The Government will increase the statutory legacy sum that can be left to a surviving spouse if no will was drafted. However, individuals are urged to draw up a will to ensure their wishes are realised.

Anyone who passes away without making a will is considered to have died “intestate”. Under these circumstances, there are rules in place which outline who can inherit and in what order, as well as limits to the amount that can be passed on.

If someone who was in a marriage or civil partnership dies and there are no children, then the surviving spouse will automatically gain the full estate.

However, where children are involved, there are special provisions which cater both to offspring and the surviving spouse.

Currently in England and Wales, the surviving spouse inherits the first £270,000, plus half of the remaining estate with the other half split between children.

However, from tomorrow (Wednesday 26 July), the Statutory Legacy fixed net sum will increase from £270,000 to £322,000.

This means that the spouse who is left behind is entitled to £322,000, plus half of the remaining estate with the other half to be split equally between children.

But there is no statutory provision in the event of a death without a will for cohabiting or unmarried couples, stepchildren or any other chosen person such as a friend who you would prefer to inherit the proceeds from your estate.

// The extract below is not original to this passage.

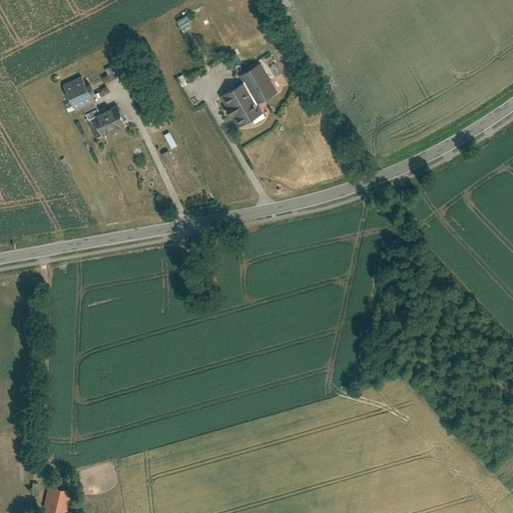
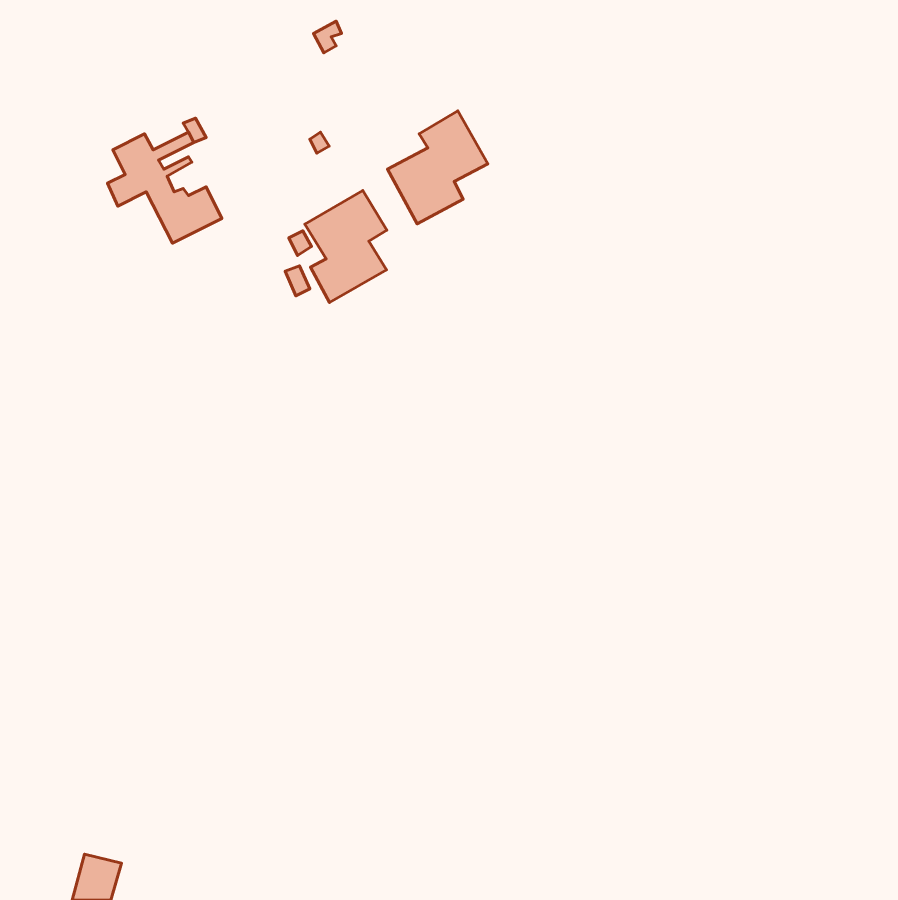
building: none -> [305,190,387,302]

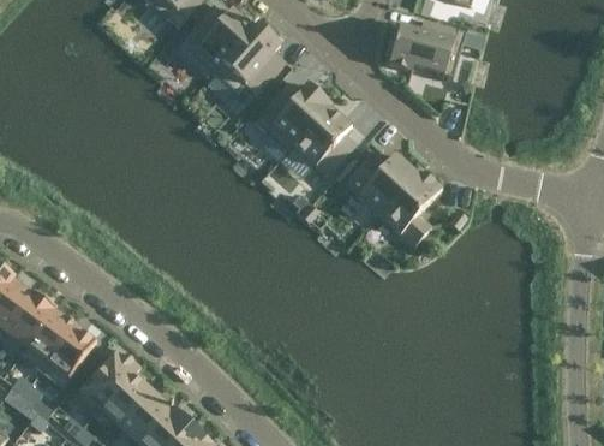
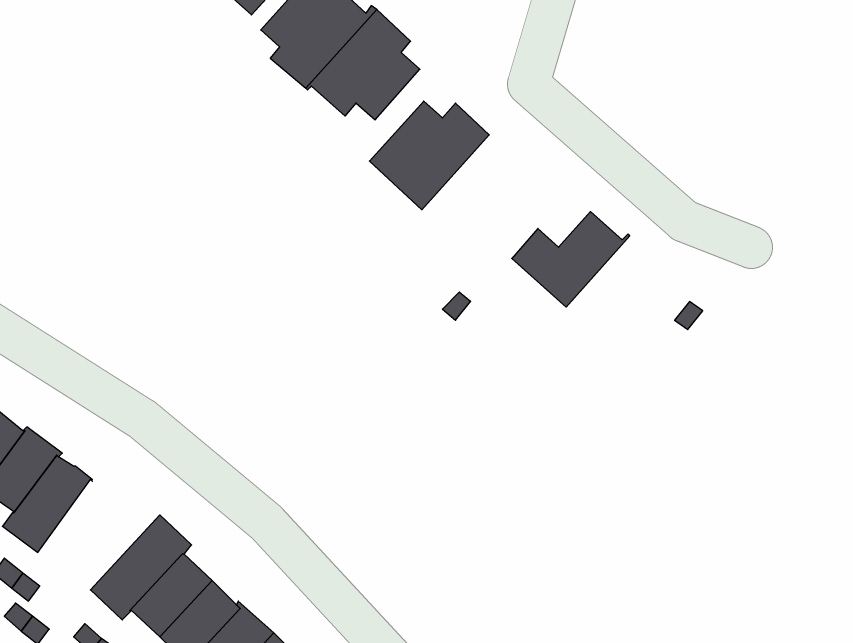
building: [387,25,465,77] -> none
building: [286,105,355,177] -> none
building: [378,170,441,246] -> none
building: [40,326,95,388] -> none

If could also mean that a spouse that you separated from, even years ago, could still receive all or part of your assets left behind.

Government move welcomed

Ian Bond, the lifestyle and estate planning partner at Irwin Mitchell, said: “Where a person dies in England and Wales without a valid will in place then, under the rules of intestacy, the estate of the deceased is distributed in a specific way depending on who survives, how they are related to the deceased and how many individuals there are.

“The order of priority for who inherits is: spouse or civil partner, children, parents, siblings, grandparents, aunts/uncles. The rules tend not to take into account modern relationships and make no provisions for cohabitees, stepchildren, friends, or favoured charities.”

Bond added this increase is good news for people struggling with the cost-of-living crisis and rising inflation.

However he added: “The best way to be certain about how your estate is distributed to your family, friends and favoured charities when you die is by making a will.”

Sabrina D’Acri Davies, solicitor, wills and estate planning at Hugh James, said: “The Government’s change to the statutory legacy is a glimmer of hope for bereaved spouses or civil partners during the current cost-of-living crisis.

“However, with the increase in property prices, loved ones may still find themselves in a difficult situation when it comes to their ownership of the matrimonial home, which could possibly be shared with children of the deceased.”

“The Government’s change reiterates the importance of why people should make a will, to provide security for their loved ones.”